Mobilfunktest von Connect: Telekom wird zum neunten Mal in Folge Testsieger

Beste Erfolgsquoten beim mobilen Internet

Das Tech-Fachmagazin Connect führt in jedem Jahr einen groß angelegten Mobilfunktest durch und bewertet dabei die Netzqualität der großen Provider. Auch in diesem Jahr belegt die Deutsche Telekom wenig überraschend den ersten Platz und erhielt sogar als einziger Anbieter das Gesamtergebnis „Sehr gut“. Insgesamt ist es der neunte Erfolg des magentafarbenen Providers in Folge. 

„Connect hat mit den Test-Experten von umlaut die Mobilfunknetze genau unter die Lupe genommen“, heißt es in einem Medienbericht der Telekom. „Sie haben die Leistungsfähigkeit und Zuverlässigkeit bei Sprache und Daten ermittelt. Dabei setzten die Tester sowohl auf Drive- und Walktests als auch auf Crowdsourcing-Analysen.“ 

Laut Connect wurden beim Crowdsourcing-Test Daten von mehr als 617.000 Nutzern und über 3.900 Smartphones in einem Zeitraum von sechs Monaten (Mitte Mai bis Mitte November 2019) für die Ergebnisse herangezogen. Die durchschnittliche Flächenabdeckung lag bei diesem Testinstrument bei 95,2 Prozent. Bei den sogenannten Drive- und Walk-Tests kamen mehr als 22.000 gefahrene Kilometer für Tests in Deutschland, Österreich und der Schweiz zusammen. Über 376.000 Daten- und mehr als 47.000 Sprachsamples wurden dabei verschickt und bewertet. Die Tests konzentrierten sich auf Daten (48 Prozent), Sprache (32 Prozent) und crowdbasierte Netzstabilität und -abdeckung (20 Prozent) und wurden zu einem Gesamtfazit kombiniert.

Vor allem beim mobilen Internet konnte sich die Telekom vor der Konkurrenz von Vodafone und Telefónica/O2 absetzen. Beim mobilen Surfen, Up- und Downloads sowie dem Streamen von Videos erreichte das Telekom-D1-Netz eine Erfolgsquote von konstant mehr als 98 Prozent. „Dabei konnten sich die Bonner in der Sprach-Disziplin und beim Crowdsourcing abermals leicht steigern“, heißt es im Bericht von Connect. 

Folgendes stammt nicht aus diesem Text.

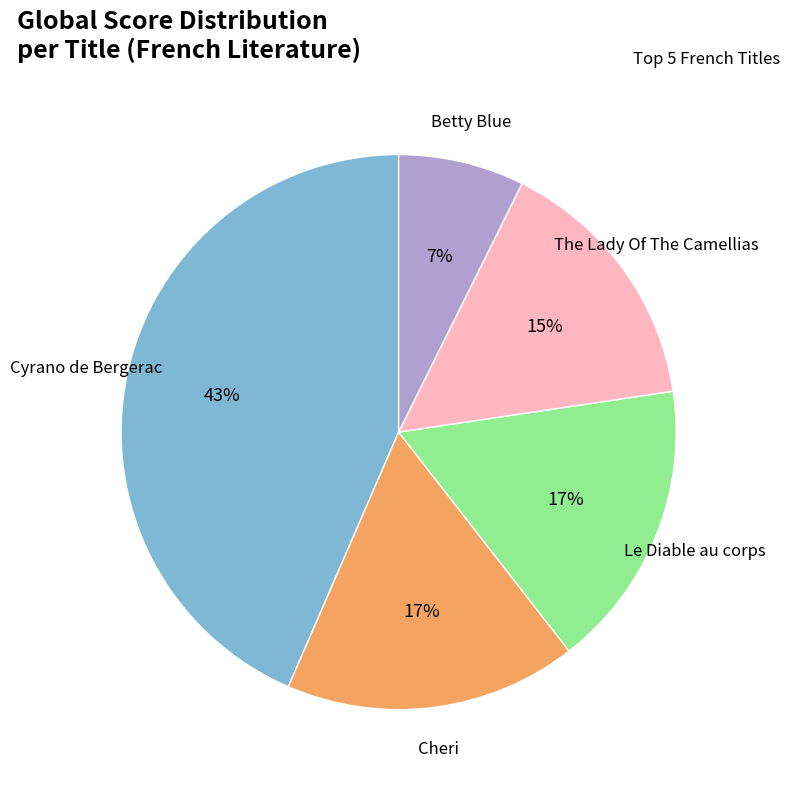

To the nearest percent, what is the average slice percentage?

20%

Deutschland im Vergleich mit Nachbarländern abgeschlagen

Verbesserungen gab es auch beim Zweitplatzierten Vodafone. „Deutlich legen die Düsseldorfer bei Sprache und Crowdsourcing zu, etwas geringer auch in der Daten-Disziplin“, heißt es bei Connect. „Den eindeutig größten Sprung nach vorne macht in Deutschland aber Telefónica/O2. Die insgesamt guten Messwerte, aber auch überzeugende Crowdsoucing-Noten beweisen, dass der Münchner Anbieter beim Zusammenschluss der ehemals getrennten Netze von E-Plus und O2 im letzten Jahr ein großes Stück vorangekommen ist.“

Im Vergleich zu den beiden Nachbarländern Österreich und der Schweiz hinkt Deutschland in Bezug auf das Leistungsniveau der Mobilfunknetze sowie bei Messungen in der Bahn jedoch weiterhin hinterher. Auch ich konnte mich auf dem Weg zum appgefahren-Meeting in Bochum am vergangenen Wochenende live von den deutlichen Unterschieden in der Netzqualität im IC bzw. ICE überzeugen. Während mit meinem D1-Tarif fast durchgängig akzeptable Datenverbindungen vorhanden waren, die mir das Arbeiten mit MacBook im Zug erleichterten, war mit der O2-Karte im Zweitgerät kaum ans Recherchieren im Internet zu denken – vor allem im ländlichen Bereich kam ich kaum über eine Edge-Verbindung hinaus. Deutlich zu wenig, wenn man Websites auf dem MacBook öffnen oder einen Artikel in WordPress einpflegen möchte.

Das Fazit von Connect lautet daher verständlicherweise: „Es gibt für alle deutschen Anbieter noch eine Menge zu tun.“ Die detaillierten Ergebnisse zu den Handynetzen in Deutschland finden sich ebenfalls auf der Website von Connect.